Das angefochtene Urteil weicht auch nicht von der Entscheidung des Senats vom 24. Februar 1959 ab (§ 132 Abs. 2 Nr. 2 VwGO). Zwar kann der Auffassung des Flurbereinigungsgerichts nicht gefolgt werden, daß dann, wenn die Summe der Werteinheiten der Einlageflurstücke der Summe der Werteinheiten der Abfindungsgrundstücke entspricht, die Wertgleichheit der Abfindung nach § 44 Abs. 1 des Flurbereinigungsgesetzes vom 14. Juli 1953 (BGBl. I S. 591) - FlurbG - "vermutet" werde. Das Flurbereinigungsgesetz kennt in dieser Richtung weder eine Tatsachen- noch eine Rechtsvermutung. Nach § 44 Abs. 1 Satz 2 FlurbG sind bei der Bemessung der Landabfindung die nach den §§ 27 bis 33 FlurbG ermittelten Werte "zugrunde zu legen". Die Gleichwertigkeit der Abfindung kommt aber nicht allein in der Übereinstimmung der Schätzungswerte von Altbesitz und Abfindung zum Ausdruck. Die Schätzung der landwirtschaftlich genutzten Grundstücke dient der Ermittlung des landwirtschaftlichen. Nutzungswerts, der aber nicht mit dem nach § 44 Abs. 1 FlurbG maßgeblichen Tauschwert übereinstimmen muß. Für den Tauschwert kommen neben dem landwirtschaftlichen Nutzungswert noch weitere wertbildende Faktoren in Betracht, und zwar diejenigen, die auf den Ertrag, die Benutzung und Verwertung der Grundstücke wesentlichen Einfluß haben. Diese sind, soweit sie nicht schon bei der Schätzung berücksichtigt worden sind, bei der Abfindung wertgerecht in Ansatz zu bringen. Insoweit ergeben die Ausführungen des Flurbereinigungsgerichts jedoch keine Abweichung von dem Urteil des Senats. Das Flurbereinigungsgericht hat zunächst festgestellt, daß die Summen der Werteinheiten von Einlage und Zuteilung sich decken.
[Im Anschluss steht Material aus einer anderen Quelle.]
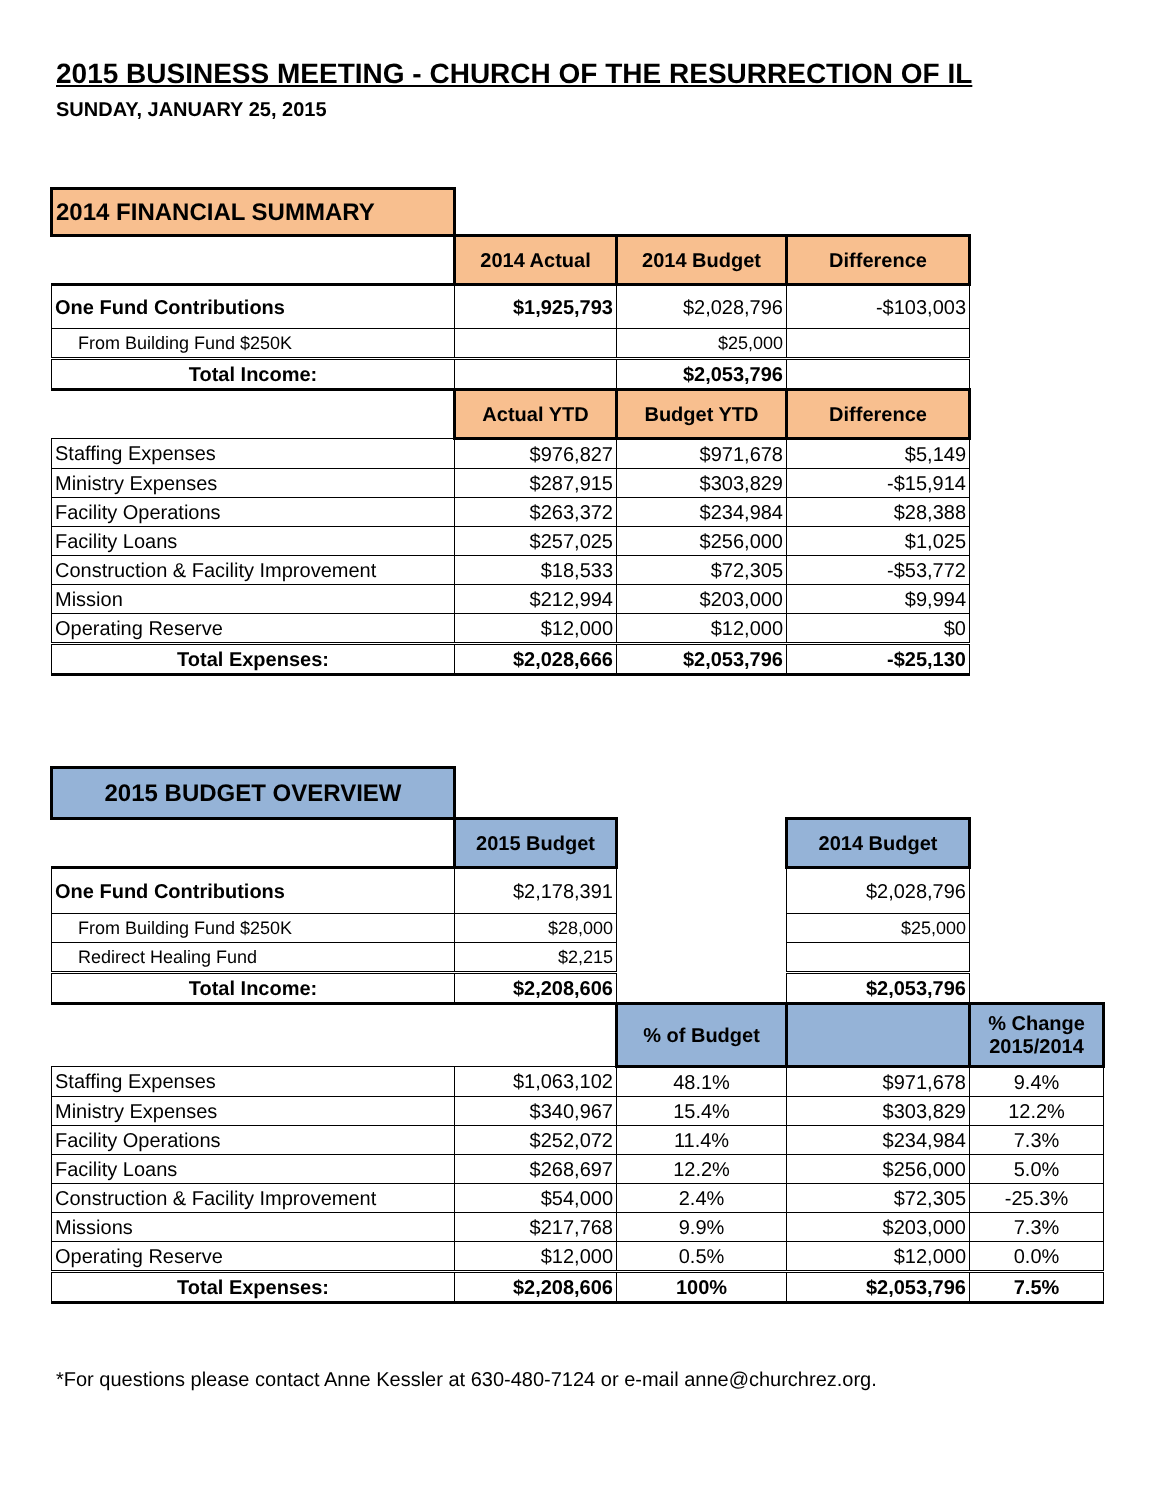2015 BUSINESS MEETING - CHURCH OF THE RESURRECTION OF IL
SUNDAY, JANUARY 25, 2015
| 2014 FINANCIAL SUMMARY | | | |
| | 2014 Actual | 2014 Budget | Difference |
| One Fund Contributions | $1,925,793 | $2,028,796 | -$103,003 |
| From Building Fund $250K | | $25,000 | |
| Total Income: | | $2,053,796 | |
| | Actual YTD | Budget YTD | Difference |
| Staffing Expenses | $976,827 | $971,678 | $5,149 |
| Ministry Expenses | $287,915 | $303,829 | -$15,914 |
| Facility Operations | $263,372 | $234,984 | $28,388 |
| Facility Loans | $257,025 | $256,000 | $1,025 |
| Construction & Facility Improvement | $18,533 | $72,305 | -$53,772 |
| Mission | $212,994 | $203,000 | $9,994 |
| Operating Reserve | $12,000 | $12,000 | $0 |
| Total Expenses: | $2,028,666 | $2,053,796 | -$25,130 |
| 2015 BUDGET OVERVIEW | | | | |
| | 2015 Budget | | 2014 Budget | |
| One Fund Contributions | $2,178,391 | | $2,028,796 | |
| From Building Fund $250K | $28,000 | | $25,000 | |
| Redirect Healing Fund | $2,215 | | | |
| Total Income: | $2,208,606 | | $2,053,796 | |
| | | % of Budget | | % Change 2015/2014 |
| Staffing Expenses | $1,063,102 | 48.1% | $971,678 | 9.4% |
| Ministry Expenses | $340,967 | 15.4% | $303,829 | 12.2% |
| Facility Operations | $252,072 | 11.4% | $234,984 | 7.3% |
| Facility Loans | $268,697 | 12.2% | $256,000 | 5.0% |
| Construction & Facility Improvement | $54,000 | 2.4% | $72,305 | -25.3% |
| Missions | $217,768 | 9.9% | $203,000 | 7.3% |
| Operating Reserve | $12,000 | 0.5% | $12,000 | 0.0% |
| Total Expenses: | $2,208,606 | 100% | $2,053,796 | 7.5% |
*For questions please contact Anne Kessler at 630-480-7124 or e-mail anne@churchrez.org.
Es hat darüber hinaus aber ausdrücklich festgestellt, daß alle bei der Zuteilung in Betracht kommenden Wertfaktoren berücksichtigt worden seien.

6

Schließlich ist die Rüge, das angefochtene Urteil beruhe auf einen Verfahrensverstoß (§ 132 Abs. 2 Nr. 3 VwGO), nicht gerechtfertigt. Das Flurbereinigungsgericht hat die "Bescheinigung" der Witwe ... vom 18. Dezember 1959 zu Recht nicht berücksichtigt. Diese Erklärung war für die Frage, ob die Kläger Ersatz für die Parzelle 1366/412 beanspruchen können, ohne Belang. Es ist zwar möglich, daß ein Verfahrensbeteiligter auf seinen Abfindungsanspruch ganz oder teilweise zugunsten eines anderen Beteiligten verzichtet. Das setzt aber voraus, daß der Verzichtende zweifelsfrei verfügungsberechtigt ist. Nach den tatsächlichen Feststellungen in dem angefochtenen Urteil steht aber nicht fest, wer Eigentümer der genannten Fläche ist. Unter diesen Umständen brauchte das Flurbereinigungsgericht der Frage, ob ein wirksamer Verzicht zugunsten der Kläger vorliegt, nicht weiter nachzugehen.

7

Die Beschwerde war daher zurückzuweisen.

8

Die Kostenentscheidung beruht auf § 154 Abs. 2 VwGO, [...].

Streitwertbeschluss:

Der Wert des Streitgegenstandes wird für das Beschwerdeverfahren auf 3.000 DM festgesetzt.

[D]ie Festsetzung des Wertes des Streitgegenstandes [beruht] auf § 189 Abs. 1 VwGO in Verbindung mit § 74 des Gesetzes über das Bundesverwaltungsgericht vom 23. September 1952 (BGBl. I S. 625).